Royal Lyceum Theatre
It looks like a picture postcard reproduction of a still life at the start of Garry Hynes’ production of Samuel Beckett’s existentialist vaudeville masterpiece for Galway-based Druid Theatre. Aaron Monaghan’s Estragon is there, squatting like a statue on a pebble-smooth rock that sits on yellow-scorched earth against a battleship grey background. The rings on the barren tree beside him look like a Van Gogh drained of life.
When Marty Rea’s Vladimir enters, possibly the greatest comedy double act ever go into their age-old daily routine as they hang around, filling in the void with banter invested with the desperate comfort that familiarity brings with it. The easiness is there, not just in the duo’s pet names of Gogo and Didi. It’s there too in the way Monaghan and Rea move in unison, craning and stooping in synch, so they resemble cartoons from a Victorian comic strip.
This physical and visual dexterity brings Hynes’ production to life just as much as Beckett’s words that feed it. Francis O’Connor’s painterly design and James F. Ingalls’ biscuit-coloured lighting vividly frames Gogo and Didi’s antics. Monaghan and Rea are by turns deadpan, hangdog and blessed with a terminal optimism, the timing of their exchanges as deadly as in an old-school sit-com.

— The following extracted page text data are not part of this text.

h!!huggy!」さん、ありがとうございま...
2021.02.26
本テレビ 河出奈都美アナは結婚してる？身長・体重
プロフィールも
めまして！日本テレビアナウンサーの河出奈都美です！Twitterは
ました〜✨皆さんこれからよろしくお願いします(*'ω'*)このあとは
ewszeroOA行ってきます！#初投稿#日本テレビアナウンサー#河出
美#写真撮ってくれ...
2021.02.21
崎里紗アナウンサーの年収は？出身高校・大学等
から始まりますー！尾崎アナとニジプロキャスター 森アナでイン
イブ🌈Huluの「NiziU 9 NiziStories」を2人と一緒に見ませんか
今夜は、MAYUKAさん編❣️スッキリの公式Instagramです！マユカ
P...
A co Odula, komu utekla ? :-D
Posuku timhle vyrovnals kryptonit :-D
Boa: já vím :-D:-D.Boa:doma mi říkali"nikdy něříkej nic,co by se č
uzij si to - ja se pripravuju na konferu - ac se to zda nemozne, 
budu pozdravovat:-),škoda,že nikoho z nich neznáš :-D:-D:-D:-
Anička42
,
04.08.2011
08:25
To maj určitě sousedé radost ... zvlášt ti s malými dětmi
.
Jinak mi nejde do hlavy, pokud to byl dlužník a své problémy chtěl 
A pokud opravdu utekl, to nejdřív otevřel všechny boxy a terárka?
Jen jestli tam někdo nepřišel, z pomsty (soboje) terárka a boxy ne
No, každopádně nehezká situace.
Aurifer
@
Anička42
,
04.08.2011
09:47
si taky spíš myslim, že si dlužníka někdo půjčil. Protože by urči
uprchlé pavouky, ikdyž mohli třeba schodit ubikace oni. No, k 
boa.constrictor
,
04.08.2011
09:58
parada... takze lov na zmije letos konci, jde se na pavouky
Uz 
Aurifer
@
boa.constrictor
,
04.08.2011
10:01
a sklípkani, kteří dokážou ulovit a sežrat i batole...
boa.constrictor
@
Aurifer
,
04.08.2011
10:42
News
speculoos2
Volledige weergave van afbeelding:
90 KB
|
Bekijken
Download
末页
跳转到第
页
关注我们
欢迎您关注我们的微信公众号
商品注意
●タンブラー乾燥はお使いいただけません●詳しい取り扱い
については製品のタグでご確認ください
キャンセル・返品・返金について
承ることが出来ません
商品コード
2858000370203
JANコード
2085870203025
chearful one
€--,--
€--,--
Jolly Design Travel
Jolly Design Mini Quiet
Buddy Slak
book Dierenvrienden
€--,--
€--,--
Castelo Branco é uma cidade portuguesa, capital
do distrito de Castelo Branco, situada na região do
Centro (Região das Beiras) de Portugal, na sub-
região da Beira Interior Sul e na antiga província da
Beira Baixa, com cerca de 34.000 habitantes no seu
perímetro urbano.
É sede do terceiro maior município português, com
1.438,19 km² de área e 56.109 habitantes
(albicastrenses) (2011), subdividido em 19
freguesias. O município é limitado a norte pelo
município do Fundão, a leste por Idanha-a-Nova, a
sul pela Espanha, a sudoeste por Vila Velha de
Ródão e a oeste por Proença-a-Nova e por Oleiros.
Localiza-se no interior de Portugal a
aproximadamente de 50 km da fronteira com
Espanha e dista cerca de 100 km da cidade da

This is Beckett revealed even more than he has been over the last few years as a comedian extraordinaire. When Rory Nolan’s Pozzo comes on, lording it over Garrett Lombard’s Lucky, the gulf between the haves and have-nots heightens the gallows humour. And when Lucky lets rip with all his suppressed knowledge, he free-forms like a beat poet unleashing the holiest of truths. These are mere diversions, alas, that allow time to lurch forwards inbetween Gogo and Didi’s endless longeurs. They relish these with a resignation one might mistake for hope.